**WHAT THE EXERCISE ASKS:** Report the number of lines in the entries below that include the word "service", and nothing else.

Saved entries:
---+---

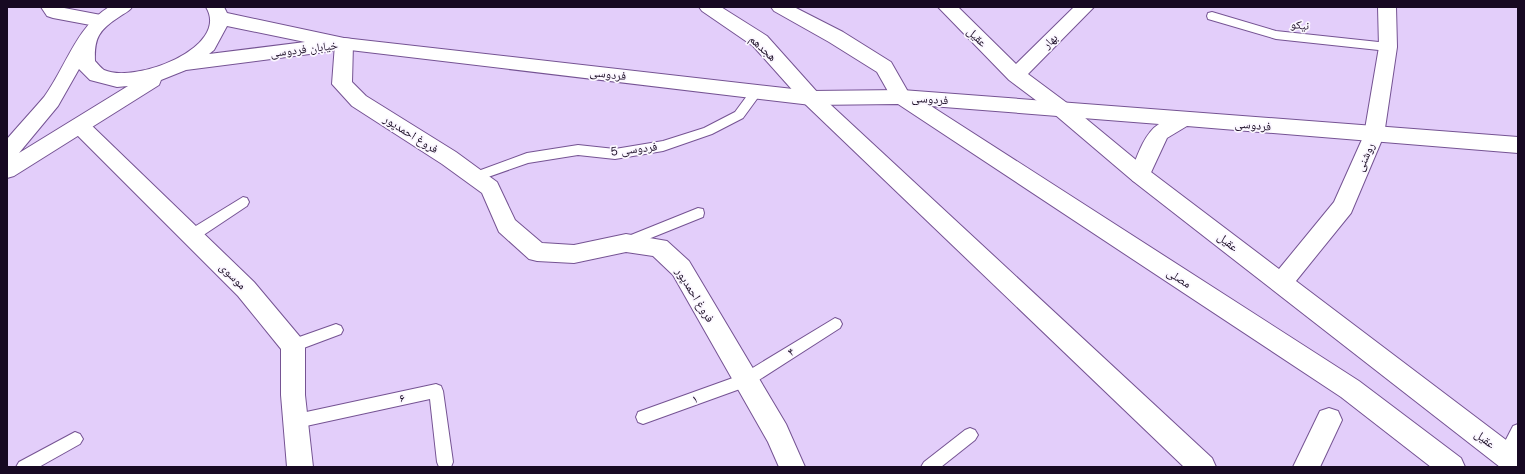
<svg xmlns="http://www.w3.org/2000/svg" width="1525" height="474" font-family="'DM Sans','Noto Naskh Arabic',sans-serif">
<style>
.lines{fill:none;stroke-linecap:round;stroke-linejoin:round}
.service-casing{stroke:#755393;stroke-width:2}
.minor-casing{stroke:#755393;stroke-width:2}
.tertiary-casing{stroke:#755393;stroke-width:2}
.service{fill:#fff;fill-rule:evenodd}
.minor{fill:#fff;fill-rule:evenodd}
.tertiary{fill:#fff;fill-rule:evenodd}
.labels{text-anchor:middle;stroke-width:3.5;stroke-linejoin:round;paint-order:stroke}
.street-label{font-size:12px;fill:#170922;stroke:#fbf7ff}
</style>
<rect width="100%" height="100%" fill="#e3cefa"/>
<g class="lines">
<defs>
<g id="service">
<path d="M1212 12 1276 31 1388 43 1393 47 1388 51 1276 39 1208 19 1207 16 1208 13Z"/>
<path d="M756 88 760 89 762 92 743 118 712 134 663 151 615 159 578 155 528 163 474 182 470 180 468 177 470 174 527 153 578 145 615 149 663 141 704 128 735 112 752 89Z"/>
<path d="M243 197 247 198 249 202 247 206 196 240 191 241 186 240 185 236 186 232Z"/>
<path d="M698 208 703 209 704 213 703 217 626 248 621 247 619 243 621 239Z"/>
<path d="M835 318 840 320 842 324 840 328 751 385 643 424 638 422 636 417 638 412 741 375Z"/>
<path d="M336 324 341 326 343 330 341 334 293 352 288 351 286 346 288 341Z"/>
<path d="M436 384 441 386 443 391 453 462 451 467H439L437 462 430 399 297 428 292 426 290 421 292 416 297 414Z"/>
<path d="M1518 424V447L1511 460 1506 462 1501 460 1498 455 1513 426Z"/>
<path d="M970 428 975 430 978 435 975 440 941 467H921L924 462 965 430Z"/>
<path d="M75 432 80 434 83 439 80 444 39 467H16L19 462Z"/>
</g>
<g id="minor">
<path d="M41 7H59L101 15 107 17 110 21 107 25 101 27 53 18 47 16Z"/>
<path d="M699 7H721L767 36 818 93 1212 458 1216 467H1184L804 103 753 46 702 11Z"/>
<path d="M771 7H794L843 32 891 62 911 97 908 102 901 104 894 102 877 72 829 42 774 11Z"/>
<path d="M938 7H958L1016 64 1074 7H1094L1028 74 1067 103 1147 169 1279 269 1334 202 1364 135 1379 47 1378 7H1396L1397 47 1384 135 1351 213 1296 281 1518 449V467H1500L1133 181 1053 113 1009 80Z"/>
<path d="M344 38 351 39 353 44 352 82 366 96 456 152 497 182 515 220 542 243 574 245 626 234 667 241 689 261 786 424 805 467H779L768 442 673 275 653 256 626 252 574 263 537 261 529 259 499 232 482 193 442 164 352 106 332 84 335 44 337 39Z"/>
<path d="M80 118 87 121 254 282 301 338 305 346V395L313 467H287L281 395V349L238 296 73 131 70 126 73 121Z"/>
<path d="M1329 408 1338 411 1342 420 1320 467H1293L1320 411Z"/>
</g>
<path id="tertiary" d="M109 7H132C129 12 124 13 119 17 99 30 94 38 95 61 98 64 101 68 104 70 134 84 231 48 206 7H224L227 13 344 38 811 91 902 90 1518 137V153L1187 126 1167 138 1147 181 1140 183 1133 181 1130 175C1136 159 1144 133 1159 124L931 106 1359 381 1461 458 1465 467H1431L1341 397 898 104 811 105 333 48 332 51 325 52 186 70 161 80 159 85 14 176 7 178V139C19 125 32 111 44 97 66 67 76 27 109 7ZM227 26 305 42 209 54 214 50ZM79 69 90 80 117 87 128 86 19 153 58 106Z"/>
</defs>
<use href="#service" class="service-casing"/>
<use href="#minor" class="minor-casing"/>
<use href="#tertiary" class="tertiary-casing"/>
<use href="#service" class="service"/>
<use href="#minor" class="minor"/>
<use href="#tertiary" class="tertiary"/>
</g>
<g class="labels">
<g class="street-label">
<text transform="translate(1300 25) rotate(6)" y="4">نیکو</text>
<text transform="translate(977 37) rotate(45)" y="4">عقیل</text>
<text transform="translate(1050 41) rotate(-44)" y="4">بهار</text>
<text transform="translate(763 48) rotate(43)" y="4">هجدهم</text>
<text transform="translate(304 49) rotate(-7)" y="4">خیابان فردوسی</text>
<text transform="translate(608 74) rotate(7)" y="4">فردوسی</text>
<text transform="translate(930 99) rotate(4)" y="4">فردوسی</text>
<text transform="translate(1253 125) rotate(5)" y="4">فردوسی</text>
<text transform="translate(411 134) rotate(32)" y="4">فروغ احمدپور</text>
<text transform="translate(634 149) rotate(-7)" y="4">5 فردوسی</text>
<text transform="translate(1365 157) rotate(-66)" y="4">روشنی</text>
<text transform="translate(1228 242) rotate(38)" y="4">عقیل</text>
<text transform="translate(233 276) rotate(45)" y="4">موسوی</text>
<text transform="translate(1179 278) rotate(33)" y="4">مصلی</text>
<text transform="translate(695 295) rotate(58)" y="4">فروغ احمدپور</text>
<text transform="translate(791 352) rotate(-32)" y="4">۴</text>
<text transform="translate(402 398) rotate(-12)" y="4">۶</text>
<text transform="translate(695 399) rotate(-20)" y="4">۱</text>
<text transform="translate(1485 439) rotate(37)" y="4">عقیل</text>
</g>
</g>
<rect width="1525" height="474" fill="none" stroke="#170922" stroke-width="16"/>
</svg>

---+---

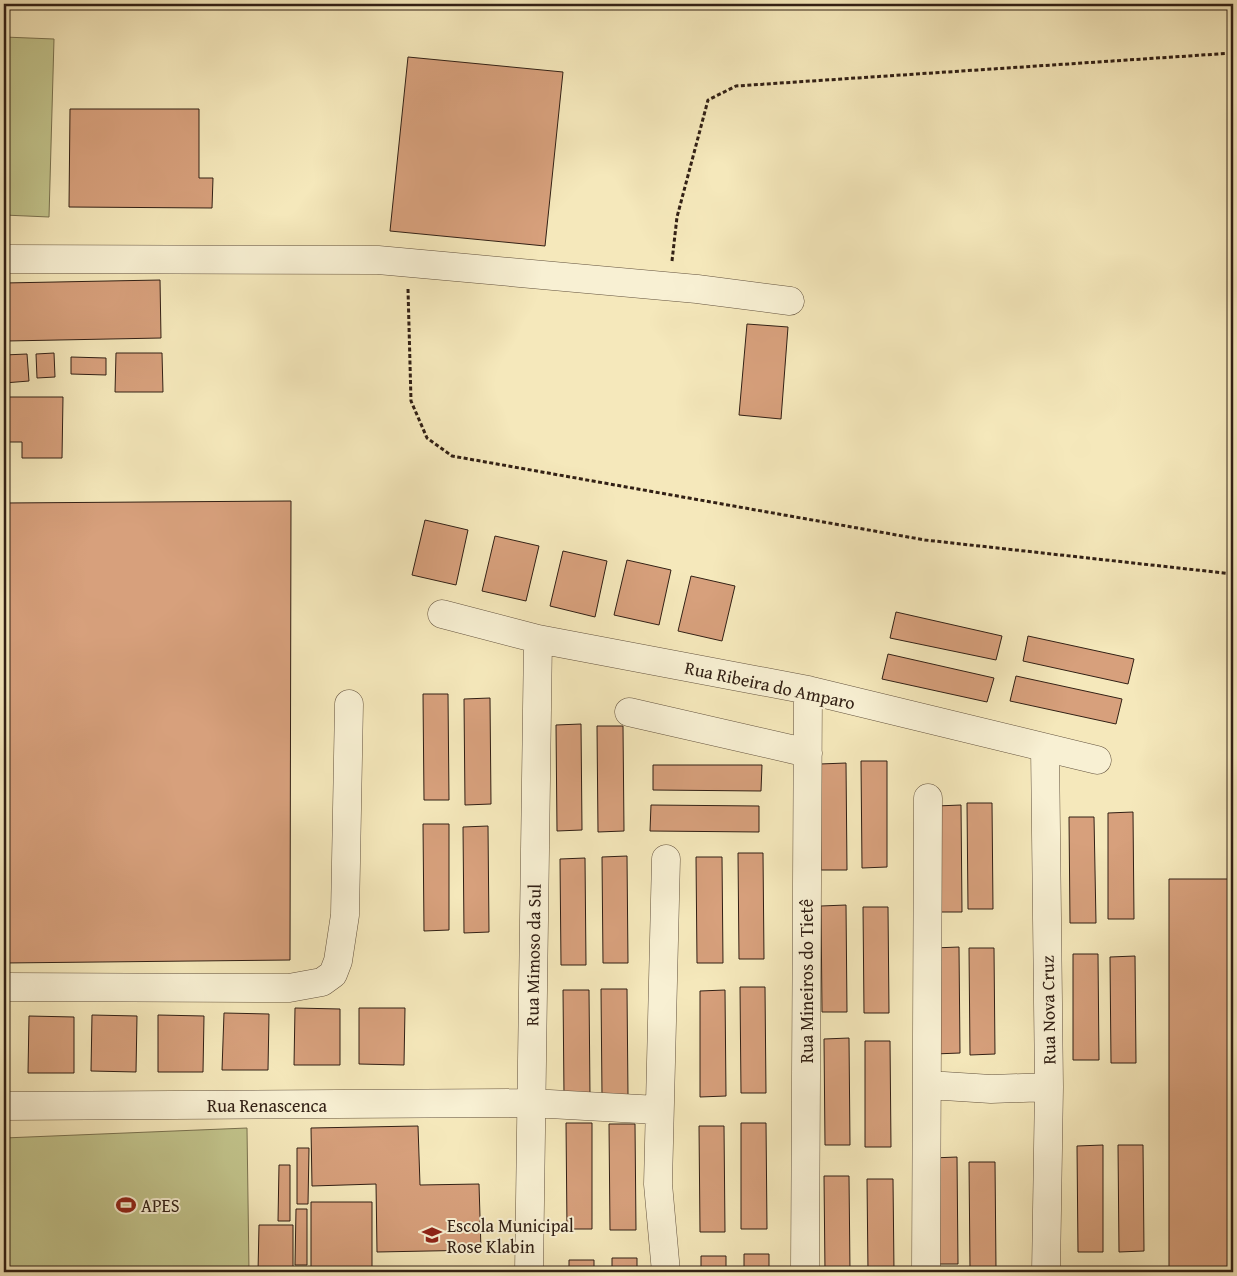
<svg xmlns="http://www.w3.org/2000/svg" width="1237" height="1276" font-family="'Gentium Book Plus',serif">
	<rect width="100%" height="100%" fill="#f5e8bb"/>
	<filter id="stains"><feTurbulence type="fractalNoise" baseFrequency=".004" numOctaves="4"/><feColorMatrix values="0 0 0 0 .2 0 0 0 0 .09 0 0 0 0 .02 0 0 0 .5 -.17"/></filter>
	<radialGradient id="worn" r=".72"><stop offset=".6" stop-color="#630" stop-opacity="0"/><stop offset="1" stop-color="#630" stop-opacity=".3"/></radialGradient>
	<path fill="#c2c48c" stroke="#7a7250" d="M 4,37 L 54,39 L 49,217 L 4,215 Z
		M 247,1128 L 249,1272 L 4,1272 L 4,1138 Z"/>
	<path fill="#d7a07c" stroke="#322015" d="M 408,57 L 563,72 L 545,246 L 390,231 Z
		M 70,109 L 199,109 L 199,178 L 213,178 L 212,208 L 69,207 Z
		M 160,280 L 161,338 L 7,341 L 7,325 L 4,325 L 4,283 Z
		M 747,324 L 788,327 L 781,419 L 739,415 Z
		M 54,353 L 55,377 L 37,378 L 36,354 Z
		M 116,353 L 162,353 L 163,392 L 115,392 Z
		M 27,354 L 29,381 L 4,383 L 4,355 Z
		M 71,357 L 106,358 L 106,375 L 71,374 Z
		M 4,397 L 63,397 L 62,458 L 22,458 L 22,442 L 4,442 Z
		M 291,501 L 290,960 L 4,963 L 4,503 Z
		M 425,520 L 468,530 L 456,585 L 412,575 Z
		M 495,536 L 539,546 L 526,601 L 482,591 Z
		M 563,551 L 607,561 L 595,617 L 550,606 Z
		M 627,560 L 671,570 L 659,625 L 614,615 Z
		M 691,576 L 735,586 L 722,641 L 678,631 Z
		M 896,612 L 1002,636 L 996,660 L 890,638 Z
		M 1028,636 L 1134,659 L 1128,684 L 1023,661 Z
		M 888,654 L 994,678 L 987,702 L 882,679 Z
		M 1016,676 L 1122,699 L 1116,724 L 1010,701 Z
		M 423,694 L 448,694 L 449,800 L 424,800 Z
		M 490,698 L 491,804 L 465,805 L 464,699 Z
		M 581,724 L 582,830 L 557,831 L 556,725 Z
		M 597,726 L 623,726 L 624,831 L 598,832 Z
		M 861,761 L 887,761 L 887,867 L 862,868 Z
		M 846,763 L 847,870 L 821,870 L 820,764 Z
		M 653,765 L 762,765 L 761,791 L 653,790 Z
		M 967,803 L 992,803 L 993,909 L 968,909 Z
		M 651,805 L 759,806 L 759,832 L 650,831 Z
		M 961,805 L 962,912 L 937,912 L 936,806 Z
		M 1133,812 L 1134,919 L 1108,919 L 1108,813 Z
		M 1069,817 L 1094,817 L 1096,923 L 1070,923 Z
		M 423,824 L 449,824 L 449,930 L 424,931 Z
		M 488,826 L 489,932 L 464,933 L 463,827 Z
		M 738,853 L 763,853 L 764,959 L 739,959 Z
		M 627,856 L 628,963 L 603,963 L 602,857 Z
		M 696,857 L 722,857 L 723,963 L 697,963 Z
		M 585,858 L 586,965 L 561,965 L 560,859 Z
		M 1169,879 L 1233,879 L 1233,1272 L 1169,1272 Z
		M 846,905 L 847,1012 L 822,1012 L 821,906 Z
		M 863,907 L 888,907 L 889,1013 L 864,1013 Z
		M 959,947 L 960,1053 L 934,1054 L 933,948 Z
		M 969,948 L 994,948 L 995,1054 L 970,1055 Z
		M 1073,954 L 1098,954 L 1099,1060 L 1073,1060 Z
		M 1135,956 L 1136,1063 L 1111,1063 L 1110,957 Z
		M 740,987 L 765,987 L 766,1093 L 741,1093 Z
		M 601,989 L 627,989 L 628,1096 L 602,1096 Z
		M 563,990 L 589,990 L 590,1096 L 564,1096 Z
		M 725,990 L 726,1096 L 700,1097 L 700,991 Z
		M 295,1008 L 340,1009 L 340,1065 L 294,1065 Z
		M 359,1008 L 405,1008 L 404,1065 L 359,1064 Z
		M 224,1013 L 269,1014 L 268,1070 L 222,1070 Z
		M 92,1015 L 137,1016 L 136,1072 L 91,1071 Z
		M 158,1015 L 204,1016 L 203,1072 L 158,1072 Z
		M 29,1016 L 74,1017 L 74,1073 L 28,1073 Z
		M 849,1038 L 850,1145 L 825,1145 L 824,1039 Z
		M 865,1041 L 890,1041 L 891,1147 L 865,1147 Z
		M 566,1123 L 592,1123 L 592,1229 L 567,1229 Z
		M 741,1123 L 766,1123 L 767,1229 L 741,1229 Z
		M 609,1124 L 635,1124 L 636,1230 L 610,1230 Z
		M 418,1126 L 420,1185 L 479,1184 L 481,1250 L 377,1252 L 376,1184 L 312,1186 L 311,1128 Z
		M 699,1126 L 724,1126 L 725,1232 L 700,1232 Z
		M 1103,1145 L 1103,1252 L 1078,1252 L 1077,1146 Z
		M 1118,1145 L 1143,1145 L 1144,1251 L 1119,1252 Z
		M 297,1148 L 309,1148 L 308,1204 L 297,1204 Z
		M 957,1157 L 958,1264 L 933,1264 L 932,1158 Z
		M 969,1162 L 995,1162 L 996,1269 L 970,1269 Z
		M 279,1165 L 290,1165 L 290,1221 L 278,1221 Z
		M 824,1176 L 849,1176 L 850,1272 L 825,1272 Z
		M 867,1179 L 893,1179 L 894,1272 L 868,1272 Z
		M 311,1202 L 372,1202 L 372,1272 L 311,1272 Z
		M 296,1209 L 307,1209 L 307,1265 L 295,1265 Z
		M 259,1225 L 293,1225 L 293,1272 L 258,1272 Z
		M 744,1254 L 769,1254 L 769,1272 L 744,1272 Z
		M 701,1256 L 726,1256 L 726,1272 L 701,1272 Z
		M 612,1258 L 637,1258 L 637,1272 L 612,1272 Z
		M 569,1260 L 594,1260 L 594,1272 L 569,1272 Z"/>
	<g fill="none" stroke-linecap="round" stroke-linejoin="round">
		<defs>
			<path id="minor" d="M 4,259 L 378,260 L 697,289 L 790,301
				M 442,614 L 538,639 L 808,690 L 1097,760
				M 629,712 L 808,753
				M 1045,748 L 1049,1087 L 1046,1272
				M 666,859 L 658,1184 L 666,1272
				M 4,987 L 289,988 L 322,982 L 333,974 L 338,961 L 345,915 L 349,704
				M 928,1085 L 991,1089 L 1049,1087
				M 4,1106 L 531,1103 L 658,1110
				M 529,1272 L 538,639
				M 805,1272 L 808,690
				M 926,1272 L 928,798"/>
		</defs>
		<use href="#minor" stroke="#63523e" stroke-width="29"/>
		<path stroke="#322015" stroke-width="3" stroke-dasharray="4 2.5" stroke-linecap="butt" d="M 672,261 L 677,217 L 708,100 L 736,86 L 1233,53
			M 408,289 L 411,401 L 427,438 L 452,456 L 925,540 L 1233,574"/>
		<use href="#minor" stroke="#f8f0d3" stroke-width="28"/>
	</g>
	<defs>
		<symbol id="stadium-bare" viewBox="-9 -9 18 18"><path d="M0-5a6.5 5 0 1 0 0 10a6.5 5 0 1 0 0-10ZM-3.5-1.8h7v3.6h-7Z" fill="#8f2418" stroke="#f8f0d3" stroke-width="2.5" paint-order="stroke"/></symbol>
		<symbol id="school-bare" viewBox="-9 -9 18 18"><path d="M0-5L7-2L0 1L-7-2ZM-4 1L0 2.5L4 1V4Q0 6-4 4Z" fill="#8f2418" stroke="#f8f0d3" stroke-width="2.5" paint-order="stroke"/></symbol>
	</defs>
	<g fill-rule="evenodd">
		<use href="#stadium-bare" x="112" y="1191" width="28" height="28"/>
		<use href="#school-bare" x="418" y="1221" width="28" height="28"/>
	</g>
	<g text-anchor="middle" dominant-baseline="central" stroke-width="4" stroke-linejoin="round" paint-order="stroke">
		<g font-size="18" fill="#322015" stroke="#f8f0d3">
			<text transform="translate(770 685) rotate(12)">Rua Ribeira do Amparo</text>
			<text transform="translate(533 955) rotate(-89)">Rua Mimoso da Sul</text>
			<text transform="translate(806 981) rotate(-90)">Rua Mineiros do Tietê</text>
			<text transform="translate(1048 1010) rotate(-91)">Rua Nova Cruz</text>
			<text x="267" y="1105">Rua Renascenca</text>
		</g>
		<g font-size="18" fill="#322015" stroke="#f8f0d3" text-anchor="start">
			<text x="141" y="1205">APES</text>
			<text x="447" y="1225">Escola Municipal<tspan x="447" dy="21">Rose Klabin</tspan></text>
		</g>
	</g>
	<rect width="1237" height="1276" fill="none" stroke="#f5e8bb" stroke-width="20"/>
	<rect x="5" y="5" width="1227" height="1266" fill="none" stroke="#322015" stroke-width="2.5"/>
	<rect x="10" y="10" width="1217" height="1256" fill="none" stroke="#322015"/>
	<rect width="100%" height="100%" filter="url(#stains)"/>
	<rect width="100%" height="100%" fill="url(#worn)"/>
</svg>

---+---

**SOLVED EXERCISE:** 5